La Suisse envoie une formation redoutablement professionnelle. La chanteuse Eve Gallagher, charismatique, possède une présence scénique qui capte immédiatement l’attention. Le groupe navigue entre blues moderne, soul énergique et touches jazz très maîtrisées. Les arrangements sont ciselés, les transitions fluides, et certains passages flirtent même avec un blues progressif très audacieux. Une prestation solide, ambitieuse, qui nous livre sur un plateau un groupe qui semble être au sommet de son art.


Les Estoniens de South Of Savoy surprennent par leur approche atmosphérique et narrative. Leur blues, teinté de folk nordique et de rock alternatif, installe une ambiance presque cinématographique. La voix, claire et expressive, flotte au-dessus d’un tapis instrumental riche en textures. Le groupe ose les ruptures, les crescendos, les respirations. Le public se laisse embarquer dans ce voyage singulier, poétique, qui apporte une couleur unique à cette finale.


Pour clôturer la soirée, la Norvège propose une artiste à la personnalité forte. Adama Janlo mêle blues, groove, influences africaines et soul moderne dans un cocktail vibrant. Sa voix chaude, son charisme naturel et son sens du rythme créent une connexion immédiate avec la salle. Le set est vivant, généreux, profondément humain. Une manière lumineuse de refermer cette finale, entre tradition et ouverture au monde.


Huit prestations, huit univers, huit façons de dire le blues. La NOSPR a vibré, chanté, tremblé, respiré au rythme de cette Europe musicale qui ne cesse de surprendre.
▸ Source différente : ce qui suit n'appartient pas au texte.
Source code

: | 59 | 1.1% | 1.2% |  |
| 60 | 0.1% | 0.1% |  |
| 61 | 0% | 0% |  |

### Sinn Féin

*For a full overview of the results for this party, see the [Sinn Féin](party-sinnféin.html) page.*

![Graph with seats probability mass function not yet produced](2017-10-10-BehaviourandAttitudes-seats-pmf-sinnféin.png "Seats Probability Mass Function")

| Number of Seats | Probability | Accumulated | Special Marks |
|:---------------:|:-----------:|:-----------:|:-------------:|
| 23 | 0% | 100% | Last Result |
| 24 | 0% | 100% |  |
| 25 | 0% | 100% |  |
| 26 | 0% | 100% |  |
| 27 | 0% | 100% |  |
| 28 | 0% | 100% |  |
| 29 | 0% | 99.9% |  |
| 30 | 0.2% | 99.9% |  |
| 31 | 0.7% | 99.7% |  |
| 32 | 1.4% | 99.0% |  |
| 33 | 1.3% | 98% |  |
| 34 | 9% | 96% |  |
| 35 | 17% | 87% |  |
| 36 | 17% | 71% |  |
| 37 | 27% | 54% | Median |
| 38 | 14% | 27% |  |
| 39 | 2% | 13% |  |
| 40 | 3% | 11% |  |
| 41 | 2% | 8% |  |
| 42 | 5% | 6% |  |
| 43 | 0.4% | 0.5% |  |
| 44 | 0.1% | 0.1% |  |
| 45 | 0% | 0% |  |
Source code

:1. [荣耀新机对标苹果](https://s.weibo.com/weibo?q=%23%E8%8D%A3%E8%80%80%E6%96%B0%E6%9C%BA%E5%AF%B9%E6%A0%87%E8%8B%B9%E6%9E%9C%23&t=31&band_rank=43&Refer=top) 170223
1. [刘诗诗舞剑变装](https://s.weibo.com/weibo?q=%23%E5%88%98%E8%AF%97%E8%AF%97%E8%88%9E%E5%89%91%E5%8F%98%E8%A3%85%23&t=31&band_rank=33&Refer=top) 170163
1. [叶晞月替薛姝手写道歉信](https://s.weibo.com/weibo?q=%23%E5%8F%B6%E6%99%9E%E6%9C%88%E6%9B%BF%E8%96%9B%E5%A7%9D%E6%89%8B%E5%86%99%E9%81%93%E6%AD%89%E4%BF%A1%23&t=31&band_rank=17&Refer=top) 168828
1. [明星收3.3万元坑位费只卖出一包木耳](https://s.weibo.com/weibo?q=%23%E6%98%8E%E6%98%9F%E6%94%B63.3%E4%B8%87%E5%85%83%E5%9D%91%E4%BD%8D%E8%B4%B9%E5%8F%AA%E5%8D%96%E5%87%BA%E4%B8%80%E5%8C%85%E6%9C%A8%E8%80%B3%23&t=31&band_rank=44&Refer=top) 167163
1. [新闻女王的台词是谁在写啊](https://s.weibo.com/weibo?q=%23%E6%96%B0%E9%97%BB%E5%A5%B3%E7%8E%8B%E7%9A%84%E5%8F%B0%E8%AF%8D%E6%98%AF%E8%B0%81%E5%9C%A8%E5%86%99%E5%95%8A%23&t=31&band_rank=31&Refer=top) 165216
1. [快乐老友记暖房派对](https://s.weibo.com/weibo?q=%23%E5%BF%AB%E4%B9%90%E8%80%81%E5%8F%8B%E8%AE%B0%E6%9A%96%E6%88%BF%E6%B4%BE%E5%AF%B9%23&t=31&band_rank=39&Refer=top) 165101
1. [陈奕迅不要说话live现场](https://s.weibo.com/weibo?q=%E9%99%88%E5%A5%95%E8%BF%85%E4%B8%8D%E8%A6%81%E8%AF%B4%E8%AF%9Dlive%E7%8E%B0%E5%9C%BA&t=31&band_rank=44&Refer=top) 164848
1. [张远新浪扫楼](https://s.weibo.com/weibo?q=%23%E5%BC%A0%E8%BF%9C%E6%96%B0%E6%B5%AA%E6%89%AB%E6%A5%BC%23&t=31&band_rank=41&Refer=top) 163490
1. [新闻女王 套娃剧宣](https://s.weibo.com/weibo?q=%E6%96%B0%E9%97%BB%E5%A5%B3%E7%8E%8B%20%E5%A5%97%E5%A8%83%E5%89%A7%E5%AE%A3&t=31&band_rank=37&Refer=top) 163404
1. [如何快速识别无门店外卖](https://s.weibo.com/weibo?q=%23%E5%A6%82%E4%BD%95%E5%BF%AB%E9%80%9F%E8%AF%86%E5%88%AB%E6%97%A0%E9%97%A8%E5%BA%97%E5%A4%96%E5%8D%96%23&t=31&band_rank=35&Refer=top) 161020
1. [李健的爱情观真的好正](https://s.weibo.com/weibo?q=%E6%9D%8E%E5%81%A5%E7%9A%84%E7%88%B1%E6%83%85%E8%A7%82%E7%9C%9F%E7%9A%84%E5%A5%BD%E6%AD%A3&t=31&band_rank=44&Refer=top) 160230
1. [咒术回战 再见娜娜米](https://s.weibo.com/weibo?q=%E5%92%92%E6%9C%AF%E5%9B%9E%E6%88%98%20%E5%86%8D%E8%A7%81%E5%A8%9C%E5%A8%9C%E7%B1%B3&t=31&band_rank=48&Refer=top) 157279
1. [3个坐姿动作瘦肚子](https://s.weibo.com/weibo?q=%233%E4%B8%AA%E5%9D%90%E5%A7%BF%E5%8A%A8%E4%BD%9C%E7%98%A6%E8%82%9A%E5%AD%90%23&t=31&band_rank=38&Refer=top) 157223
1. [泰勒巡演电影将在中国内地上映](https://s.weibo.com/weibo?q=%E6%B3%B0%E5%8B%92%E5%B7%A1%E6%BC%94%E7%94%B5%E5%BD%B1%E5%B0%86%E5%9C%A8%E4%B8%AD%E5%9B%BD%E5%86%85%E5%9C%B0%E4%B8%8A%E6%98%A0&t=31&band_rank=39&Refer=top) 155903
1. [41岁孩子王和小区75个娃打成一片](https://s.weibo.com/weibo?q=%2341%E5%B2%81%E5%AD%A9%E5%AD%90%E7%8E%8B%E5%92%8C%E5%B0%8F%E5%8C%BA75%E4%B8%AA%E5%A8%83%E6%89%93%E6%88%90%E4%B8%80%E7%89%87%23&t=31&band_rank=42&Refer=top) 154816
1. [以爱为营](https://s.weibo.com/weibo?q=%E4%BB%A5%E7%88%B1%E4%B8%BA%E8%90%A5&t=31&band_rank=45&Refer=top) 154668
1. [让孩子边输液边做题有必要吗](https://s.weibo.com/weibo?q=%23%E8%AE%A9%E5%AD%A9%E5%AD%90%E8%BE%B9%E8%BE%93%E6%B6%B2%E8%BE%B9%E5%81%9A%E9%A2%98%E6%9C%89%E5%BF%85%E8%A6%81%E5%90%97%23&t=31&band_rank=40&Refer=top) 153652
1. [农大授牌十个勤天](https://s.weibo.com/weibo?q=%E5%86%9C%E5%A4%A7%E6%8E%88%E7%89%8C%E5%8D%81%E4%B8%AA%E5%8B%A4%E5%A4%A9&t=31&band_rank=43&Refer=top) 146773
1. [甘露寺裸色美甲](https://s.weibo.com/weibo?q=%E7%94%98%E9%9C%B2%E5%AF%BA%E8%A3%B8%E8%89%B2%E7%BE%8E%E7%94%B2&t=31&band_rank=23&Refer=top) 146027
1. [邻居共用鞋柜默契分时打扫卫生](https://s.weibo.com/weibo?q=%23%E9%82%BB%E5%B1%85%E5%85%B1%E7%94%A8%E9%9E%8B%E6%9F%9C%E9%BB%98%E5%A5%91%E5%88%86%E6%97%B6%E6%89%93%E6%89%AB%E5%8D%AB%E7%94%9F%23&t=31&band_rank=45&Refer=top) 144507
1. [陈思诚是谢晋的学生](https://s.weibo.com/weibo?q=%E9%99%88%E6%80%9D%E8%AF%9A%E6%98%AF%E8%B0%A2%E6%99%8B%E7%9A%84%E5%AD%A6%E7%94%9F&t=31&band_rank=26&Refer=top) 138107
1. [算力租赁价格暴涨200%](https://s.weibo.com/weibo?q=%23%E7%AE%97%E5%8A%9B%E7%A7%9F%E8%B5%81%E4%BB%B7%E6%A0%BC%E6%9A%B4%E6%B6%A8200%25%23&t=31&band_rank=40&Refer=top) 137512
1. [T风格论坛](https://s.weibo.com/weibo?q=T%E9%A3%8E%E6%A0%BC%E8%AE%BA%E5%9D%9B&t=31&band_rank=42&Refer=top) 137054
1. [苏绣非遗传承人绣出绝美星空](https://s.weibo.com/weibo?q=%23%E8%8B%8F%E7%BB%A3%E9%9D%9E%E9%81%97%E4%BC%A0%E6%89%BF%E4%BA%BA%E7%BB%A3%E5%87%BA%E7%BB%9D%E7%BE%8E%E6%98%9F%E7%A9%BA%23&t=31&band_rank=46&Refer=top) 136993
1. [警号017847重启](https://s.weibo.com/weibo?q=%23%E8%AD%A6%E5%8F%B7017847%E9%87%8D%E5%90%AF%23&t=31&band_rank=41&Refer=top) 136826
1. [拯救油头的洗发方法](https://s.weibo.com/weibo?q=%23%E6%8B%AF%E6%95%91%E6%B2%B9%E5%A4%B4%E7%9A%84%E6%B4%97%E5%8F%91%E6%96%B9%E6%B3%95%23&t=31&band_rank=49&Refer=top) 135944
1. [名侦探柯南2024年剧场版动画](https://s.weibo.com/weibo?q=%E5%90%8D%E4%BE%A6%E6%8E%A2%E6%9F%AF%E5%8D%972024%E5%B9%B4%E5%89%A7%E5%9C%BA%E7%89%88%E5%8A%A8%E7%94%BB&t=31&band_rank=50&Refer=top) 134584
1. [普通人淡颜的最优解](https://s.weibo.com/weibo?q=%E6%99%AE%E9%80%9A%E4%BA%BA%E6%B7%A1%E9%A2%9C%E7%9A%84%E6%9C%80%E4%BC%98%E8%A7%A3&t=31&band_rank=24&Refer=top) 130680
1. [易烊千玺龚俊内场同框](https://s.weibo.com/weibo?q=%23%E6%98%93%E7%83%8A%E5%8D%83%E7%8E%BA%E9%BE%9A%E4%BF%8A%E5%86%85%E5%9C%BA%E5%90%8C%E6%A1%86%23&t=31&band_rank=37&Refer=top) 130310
Le jury a eu fort à faire fort à faire pour départager ces artistes qui, chacun à leur manière, ont marqué cette édition 2026. Le temps des formalités protocolaires et de la remise des Blues Behind The Scenes Awards aux trois récipiendaires de l’année et nous voilà arrivés au dénouement avec un palmarès récompensant :
1er Prix : Adama Janlo (Norvège)
2ème Prix : Gloria & The Doctors (Italie)
3ème Prix : SirJo Cocchi & Balta Bordoy (Espagne)
Prix Spécial Solo/Duo : Tom Eylenbosch (Belgique)
Guitariste de l’Année : René Rothacher (Suisse)
Harmoniciste de l’Année : Richard Koster (Pays-Bas)
L’European Blues Challenge 2026 s’achève à Katowice sur un sentiment rare, celui d’avoir assisté à un moment charnière de la scène blues européenne. Durant trois jours, la ville s’est transformée en carrefour culturel où se sont croisés traditions, innovations, héritages et audaces. La finale, portée par huit formations d’une diversité éclatante, a confirmé que le blues n’est pas un genre figé mais un langage vivant, capable de se réinventer sans renier ses racines.



Katowice, déjà reconnue pour son dynamisme culturel, a offert un cadre idéal à cette édition. Organisation impeccable, accueil chaleureux, public passionné, tout concourait à faire de ce rendez-vous un moment inoubliable. Et s’il a bien fallu trancher entre les candidats, le véritable gagnant reste sans doute le blues lui-même, porté par une génération d’artistes qui prouvent qu’il a encore mille choses à dire. L’European Blues Challenge 2026 referme ses portes, mais les émotions, elles, continueront longtemps de résonner. Rendez-vous en 2027 au Portugal pour écrire un nouveau chapitre de cette belle aventure européenne.